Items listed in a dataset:
BEGIN

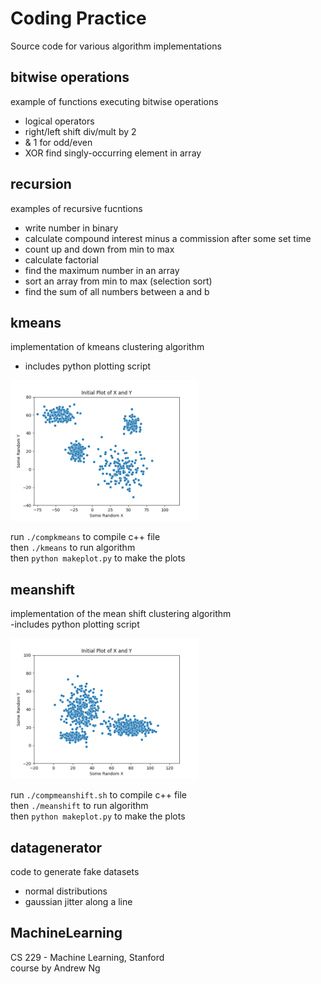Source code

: 
# Coding Practice

Source code for various algorithm implementations 

## bitwise operations
 example of functions executing bitwise operations 
 - logical operators
 - right/left shift div/mult by 2
 - & 1 for odd/even
 - XOR find singly-occurring element in array

## recursion
 examples of recursive fucntions 
 - write number in binary
 - calculate compound interest minus a commission
   after some set time
 - count up and down from min to max
 - calculate factorial
 - find the maximum number in an array
 - sort an array from min to max (selection sort)
 - find the sum of all numbers between a and b

## kmeans
 implementation of kmeans clustering algorithm 
  - includes python plotting script

 <img src="./kmeans/plots/animation.gif" width="300"  />

 run `./compkmeans` to compile c++ file \
 then `./kmeans` to run algorithm \
 then `python makeplot.py` to make the plots

## meanshift
 implementation of the mean shift clustering algorithm \
  -includes python plotting script
  
 <img src="./meanshift/plots/animation.gif" width="300"  />

 run `./compmeanshift.sh` to compile c++ file \
 then `./meanshift` to run algorithm \
 then `python makeplot.py` to make the plots

## datagenerator
 code to generate fake datasets
 - normal distributions
 - gaussian jitter along a line

## MachineLearning
 CS 229 - Machine Learning, Stanford \
 course by Andrew Ng
 
  
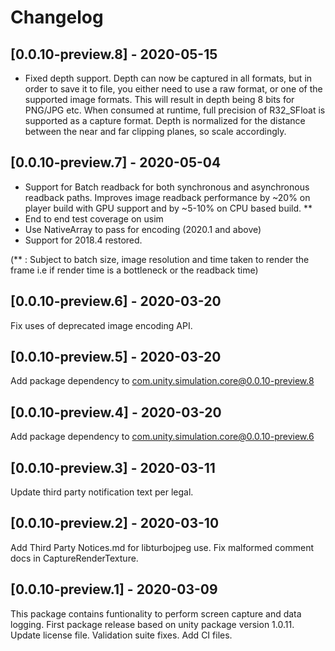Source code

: # Changelog

## [0.0.10-preview.8] - 2020-05-15

- Fixed depth support. Depth can now be captured in all formats, but in order to save it to file, 
  you either need to use a raw format, or one of the supported image formats.
  This will result in depth being 8 bits for PNG/JPG etc.
  When consumed at runtime, full precision of R32_SFloat is supported as a capture format.
  Depth is normalized for the distance between the near and far clipping planes, so scale accordingly.

## [0.0.10-preview.7] - 2020-05-04

- Support for Batch readback for both synchronous and asynchronous readback paths. Improves image readback performance by ~20% on player build with GPU support and by ~5-10% on CPU based build. **
- End to end test coverage on usim
- Use NativeArray to pass for encoding (2020.1 and above)
- Support for 2018.4 restored.

(** : Subject to batch size, image resolution and time taken to render the frame i.e if render time is a bottleneck or the readback time)

## [0.0.10-preview.6] - 2020-03-20

Fix uses of deprecated image encoding API.

## [0.0.10-preview.5] - 2020-03-20

Add package dependency to com.unity.simulation.core@0.0.10-preview.8

## [0.0.10-preview.4] - 2020-03-20

Add package dependency to com.unity.simulation.core@0.0.10-preview.6

## [0.0.10-preview.3] - 2020-03-11

Update third party notification text per legal.

## [0.0.10-preview.2] - 2020-03-10

Add Third Party Notices.md for libturbojpeg use.
Fix malformed comment docs in CaptureRenderTexture.

## [0.0.10-preview.1] - 2020-03-09

This package contains funtionality to perform screen capture and data logging.
First package release based on unity package version 1.0.11.
Update license file.
Validation suite fixes.
Add CI files.
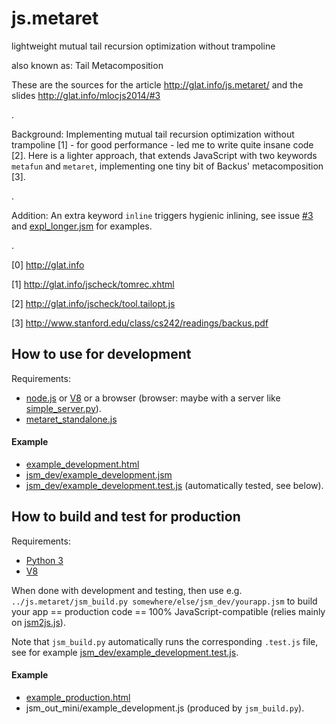 js.metaret
==========

lightweight mutual tail recursion optimization without trampoline

also known as: Tail Metacomposition

These are the sources for the article http://glat.info/js.metaret/
and the slides http://glat.info/mlocjs2014/#3

.

Background: Implementing mutual tail recursion optimization without trampoline [1] - for good performance - led me to write quite insane code [2]. Here is a lighter approach, that extends JavaScript with two keywords `metafun` and `metaret`, implementing one tiny bit of Backus' metacomposition [3].

.

Addition: An extra keyword `inline` triggers hygienic inlining, see issue [#3](https://github.com/glathoud/js.metaret/issues/3) and [expl_longer.jsm](jsm_dev/expl_longer.jsm) for examples.

.

[0] http://glat.info

[1] http://glat.info/jscheck/tomrec.xhtml

[2] http://glat.info/jscheck/tool.tailopt.js

[3] http://www.stanford.edu/class/cs242/readings/backus.pdf

## How to use for development

Requirements: 
 * [node.js](http://nodejs.org) or [V8](https://code.google.com/p/v8/) or a browser (browser: maybe with a server like [simple_server.py](simple_server.py)).
 * [metaret_standalone.js](metaret_standalone.js)

#### Example

 * [example_development.html](example_development.html)
 * [jsm_dev/example_development.jsm](jsm_dev/example_development.jsm)
 * [jsm_dev/example_development.test.js](jsm_dev/example_development.test.js) (automatically tested, see below).


## How to build and test for production

Requirements: 
 * [Python 3](http://docs.python.org/3/)
 * [V8](https://code.google.com/p/v8/)

When done with development and testing, then use e.g. `../js.metaret/jsm_build.py
somewhere/else/jsm_dev/yourapp.jsm` to build your app == production
code == 100% JavaScript-compatible (relies mainly on [jsm2js.js](jsm2js.js)).

Note that `jsm_build.py` automatically runs the corresponding `.test.js` file,
see for example [jsm_dev/example_development.test.js](jsm_dev/example_development.test.js).

#### Example

 * [example_production.html](example_production.html)
 * jsm_out_mini/example_development.js (produced by `jsm_build.py`).
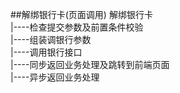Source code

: ##解绑银行卡(页面调用)
解绑银行卡<br>
|----检查提交参数及前置条件校验<br>
|----组装调银行参数<br>
|----调用银行接口<br>
|----同步返回业务处理及跳转到前端页面<br>
|----异步返回业务处理<br>
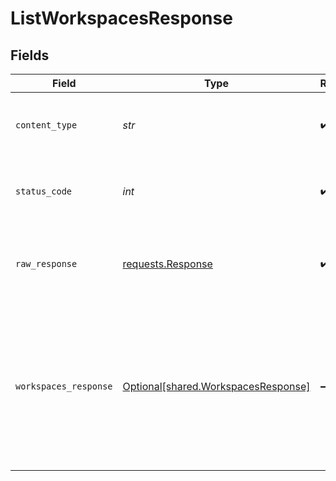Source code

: # ListWorkspacesResponse


## Fields

| Field                                                                                                                                                                                                                                                                     | Type                                                                                                                                                                                                                                                                      | Required                                                                                                                                                                                                                                                                  | Description                                                                                                                                                                                                                                                               | Example                                                                                                                                                                                                                                                                   |
| ------------------------------------------------------------------------------------------------------------------------------------------------------------------------------------------------------------------------------------------------------------------------- | ------------------------------------------------------------------------------------------------------------------------------------------------------------------------------------------------------------------------------------------------------------------------- | ------------------------------------------------------------------------------------------------------------------------------------------------------------------------------------------------------------------------------------------------------------------------- | ------------------------------------------------------------------------------------------------------------------------------------------------------------------------------------------------------------------------------------------------------------------------- | ------------------------------------------------------------------------------------------------------------------------------------------------------------------------------------------------------------------------------------------------------------------------- |
| `content_type`                                                                                                                                                                                                                                                            | *str*                                                                                                                                                                                                                                                                     | :heavy_check_mark:                                                                                                                                                                                                                                                        | HTTP response content type for this operation                                                                                                                                                                                                                             |                                                                                                                                                                                                                                                                           |
| `status_code`                                                                                                                                                                                                                                                             | *int*                                                                                                                                                                                                                                                                     | :heavy_check_mark:                                                                                                                                                                                                                                                        | HTTP response status code for this operation                                                                                                                                                                                                                              |                                                                                                                                                                                                                                                                           |
| `raw_response`                                                                                                                                                                                                                                                            | [requests.Response](https://requests.readthedocs.io/en/latest/api/#requests.Response)                                                                                                                                                                                     | :heavy_check_mark:                                                                                                                                                                                                                                                        | Raw HTTP response; suitable for custom response parsing                                                                                                                                                                                                                   |                                                                                                                                                                                                                                                                           |
| `workspaces_response`                                                                                                                                                                                                                                                     | [Optional[shared.WorkspacesResponse]](../../models/shared/workspacesresponse.md)                                                                                                                                                                                          | :heavy_minus_sign:                                                                                                                                                                                                                                                        | Successful operation                                                                                                                                                                                                                                                      | {<br/>"next": "https://api.airbyte.com/v1/workspaces?limit=5\u0026offset=10",<br/>"previous": "https://api.airbyte.com/v1/workspaces?limit=5\u0026offset=0",<br/>"data": {<br/>"workspaceId": "18dccc91-0ab1-4f72-9ed7-0b8fc27c5826",<br/>"name": "Acme Company",<br/>"dataResidency": "auto"<br/>}<br/>} |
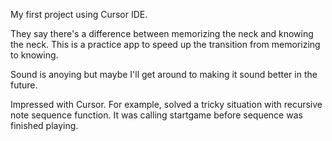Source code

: My first project using Cursor IDE.

They say there's a difference between memorizing the neck and knowing the neck. This is a practice app to speed up the transition from memorizing to knowing.

Sound is anoying but maybe I'll get around to making it sound better in the future.

Impressed with Cursor. For example, solved a tricky situation with recursive note sequence function. It was calling startgame before sequence was finished playing.
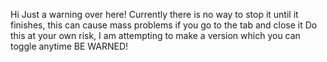 Hi Just a warning over here!
Currently there is no way to stop it until it finishes, this can cause mass problems if you go to the tab and close it
Do this at your own risk, I am attempting to make a version which you can toggle anytime
BE WARNED!
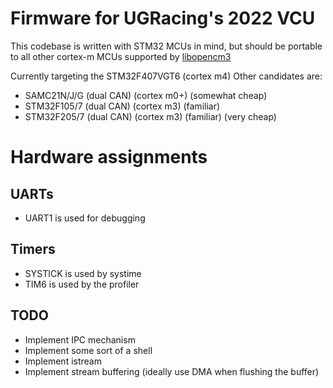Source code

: # Firmware for UGRacing's 2022 VCU
This codebase is written with STM32 MCUs in mind, but should be portable to all other cortex-m MCUs supported by [libopencm3](https://github.com/libopencm3/libopencm3)

Currently targeting the STM32F407VGT6 (cortex m4)
Other candidates are:
- SAMC21N/J/G (dual CAN) (cortex m0+) (somewhat cheap)
- STM32F105/7 (dual CAN) (cortex m3) (familiar)
- STM32F205/7 (dual CAN) (cortex m3) (familiar) (very cheap)

# Hardware assignments

## UARTs
- UART1 is used for debugging
## Timers
- SYSTICK is used by systime
- TIM6 is used by the profiler
## TODO

- Implement IPC mechanism
- Implement some sort of a shell
- Implement istream
- Implement stream buffering (ideally use DMA when flushing the buffer)





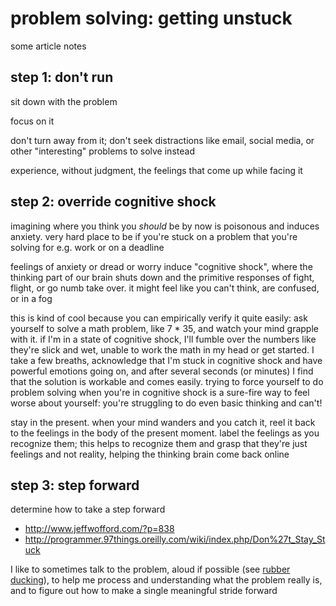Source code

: # problem solving: getting unstuck

some article notes


## step 1: don't run

sit down with the problem

focus on it

don't turn away from it; don't seek distractions like email, social media, or
other "interesting" problems to solve instead

experience, without judgment, the feelings that come up while facing it


## step 2: override cognitive shock

imagining where you think you *should* be by now is poisonous and induces
anxiety. very hard place to be if you're stuck on a problem that you're solving
for e.g. work or on a deadline

feelings of anxiety or dread or worry induce "cognitive shock", where the
thinking part of our brain shuts down and the primitive responses of fight,
flight, or go numb take over. it might feel like you can't think, are confused,
or in a fog

this is kind of cool because you can empirically verify it quite easily: ask
yourself to solve a math problem, like 7 * 35, and watch your mind grapple with
it. if I'm in a state of cognitive shock, I'll fumble over the numbers like
they're slick and wet, unable to work the math in my head or get started. I take
a few breaths, acknowledge that I'm stuck in cognitive shock and have powerful
emotions going on, and after several seconds (or minutes) I find that the
solution is workable and comes easily. trying to force yourself to do problem
solving when you're in cognitive shock is a sure-fire way to feel worse about
yourself: you're struggling to do even basic thinking and can't!

stay in the present. when your mind wanders and you catch it, reel it back to
the feelings in the body of the present moment. label the feelings as you
recognize them; this helps to recognize them and grasp that they're just
feelings and not reality, helping the thinking brain come back online


## step 3: step forward

determine how to take a step forward

- http://www.jeffwofford.com/?p=838
- http://programmer.97things.oreilly.com/wiki/index.php/Don%27t_Stay_Stuck

I like to sometimes talk to the problem, aloud if possible (see [rubber
ducking](https://en.wikipedia.org/wiki/Rubber_duck_debugging)), to help me
process and understanding what the problem really is, and to figure out how to
make a single meaningful stride forward

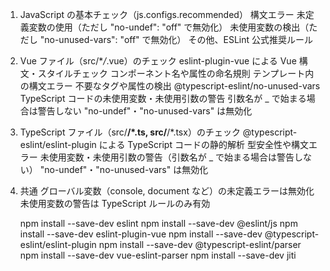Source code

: <!-- es lint -->

1. JavaScript の基本チェック（js.configs.recommended）
   構文エラー
   未定義変数の使用（ただし "no-undef": "off" で無効化）
   未使用変数の検出（ただし "no-unused-vars": "off" で無効化）
   その他、ESLint 公式推奨ルール
2. Vue ファイル（src/\*_/_.vue）のチェック
   eslint-plugin-vue による Vue 構文・スタイルチェック
   コンポーネント名や属性の命名規則
   テンプレート内の構文エラー
   不要なタグや属性の検出
   @typescript-eslint/no-unused-vars
   TypeScript コードの未使用変数・未使用引数の警告
   引数名が \_ で始まる場合は警告しない
   "no-undef"・"no-unused-vars" は無効化
3. TypeScript ファイル（src/**/\*.ts, src/**/\*.tsx）のチェック
   @typescript-eslint/eslint-plugin による TypeScript コードの静的解析
   型安全性や構文エラー
   未使用変数・未使用引数の警告（引数名が \_ で始まる場合は警告しない）
   "no-undef"・"no-unused-vars" は無効化
4. 共通
   グローバル変数（console, document など）の未定義エラーは無効化
   未使用変数の警告は TypeScript ルールのみ有効

   npm install --save-dev eslint
   npm install --save-dev @eslint/js
   npm install --save-dev eslint-plugin-vue
   npm install --save-dev @typescript-eslint/eslint-plugin
   npm install --save-dev @typescript-eslint/parser
   npm install --save-dev vue-eslint-parser
   npm install --save-dev jiti
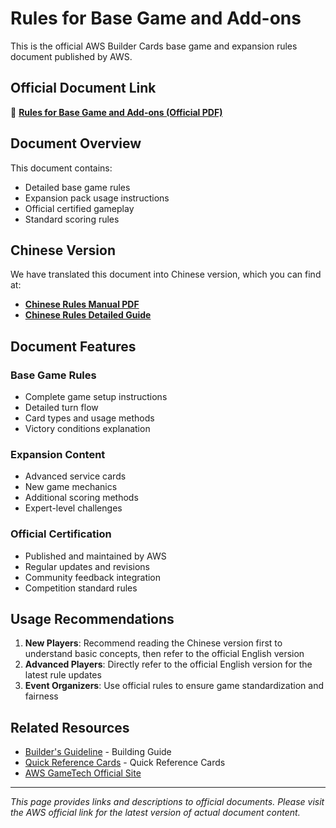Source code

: # Rules for Base Game and Add-ons

This is the official AWS Builder Cards base game and expansion rules document published by AWS.

## Official Document Link

📄 **[Rules for Base Game and Add-ons (Official PDF)](https://d1.awsstatic.com/gametech/buildercards/AWS_Builder_Cards_Rules.pdf)**

## Document Overview

This document contains:
- Detailed base game rules
- Expansion pack usage instructions
- Official certified gameplay
- Standard scoring rules

## Chinese Version

We have translated this document into Chinese version, which you can find at:

- **[Chinese Rules Manual PDF](/pdfs/builder-cards/aws-builder-cards-zh.pdf)**
- **[Chinese Rules Detailed Guide](../zh/rules.md)**

## Document Features

### Base Game Rules
- Complete game setup instructions
- Detailed turn flow
- Card types and usage methods
- Victory conditions explanation

### Expansion Content
- Advanced service cards
- New game mechanics
- Additional scoring methods
- Expert-level challenges

### Official Certification
- Published and maintained by AWS
- Regular updates and revisions
- Community feedback integration
- Competition standard rules

## Usage Recommendations

1. **New Players**: Recommend reading the Chinese version first to understand basic concepts, then refer to the official English version
2. **Advanced Players**: Directly refer to the official English version for the latest rule updates
3. **Event Organizers**: Use official rules to ensure game standardization and fairness

## Related Resources

- [Builder's Guideline](./builders-guideline.md) - Building Guide
- [Quick Reference Cards](./quick-reference.md) - Quick Reference Cards
- [AWS GameTech Official Site](https://aws.amazon.com/gametech/buildercards/)

---

*This page provides links and descriptions to official documents. Please visit the AWS official link for the latest version of actual document content.*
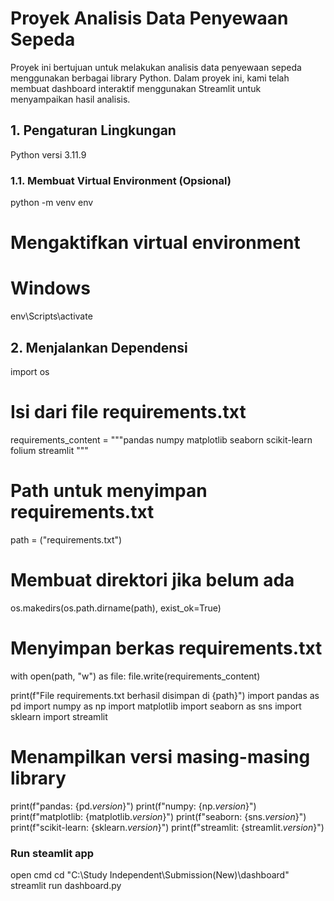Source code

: # Proyek Analisis Data Penyewaan Sepeda

Proyek ini bertujuan untuk melakukan analisis data penyewaan sepeda menggunakan berbagai library Python. Dalam proyek ini, kami telah membuat dashboard interaktif menggunakan Streamlit untuk menyampaikan hasil analisis.

## 1. Pengaturan Lingkungan
Python versi  3.11.9

### 1.1. Membuat Virtual Environment (Opsional)
python -m venv env

# Mengaktifkan virtual environment
# Windows
env\Scripts\activate

## 2. Menjalankan Dependensi 
import os

# Isi dari file requirements.txt
requirements_content = """pandas
numpy
matplotlib
seaborn
scikit-learn
folium
streamlit
"""

# Path untuk menyimpan requirements.txt
path = ("requirements.txt")

# Membuat direktori jika belum ada
os.makedirs(os.path.dirname(path), exist_ok=True)

# Menyimpan berkas requirements.txt
with open(path, "w") as file:
    file.write(requirements_content)

print(f"File requirements.txt berhasil disimpan di {path}")
import pandas as pd
import numpy as np
import matplotlib
import seaborn as sns
import sklearn
import streamlit

# Menampilkan versi masing-masing library
print(f"pandas: {pd._version_}")
print(f"numpy: {np._version_}")
print(f"matplotlib: {matplotlib._version_}")
print(f"seaborn: {sns._version_}")
print(f"scikit-learn: {sklearn._version_}")
print(f"streamlit: {streamlit._version_}")

### Run steamlit app
open cmd
cd "C:\Study Independent\Submission(New)\dashboard"
streamlit run dashboard.py

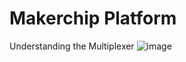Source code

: # Makerchip Platform
Understanding the Multiplexer
![image](https://github.com/user-attachments/assets/5cb7277d-da50-4c41-b7fa-06b4ab04fb4c)
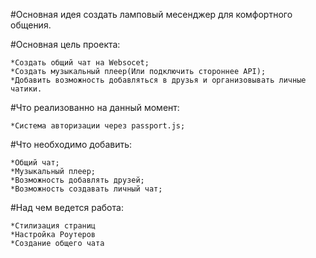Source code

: #Основная идея создать ламповый месенджер для комфортного общения.

#Основная цель проекта:

    *Создать общий чат на Websocet;
    *Создать музыкальный плеер(Или подключить стороннее API);
    *Добавить возможность добавляться в друзья и организовывать личные чатики.

#Что реализованно на данный момент:

    *Система авторизации через passport.js;

#Что необходимо добавить:

    *Общий чат;
    *Музыкальный плеер;
    *Возможность добавлять друзей;
    *Возможность создавать личный чат;

#Над чем ведется работа:

    *Стилизация страниц
    *Настройка Роутеров
    *Создание общего чата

END

# Task prompt:
Copy the rows word for word, from the very start up to and including the line with "- XOR find singly-occurring element in array". Leave the pictures out of your copy.

# Completed task:
Source code

: 
# Coding Practice

Source code for various algorithm implementations 

## bitwise operations
 example of functions executing bitwise operations 
 - logical operators
 - right/left shift div/mult by 2
 - & 1 for odd/even
 - XOR find singly-occurring element in array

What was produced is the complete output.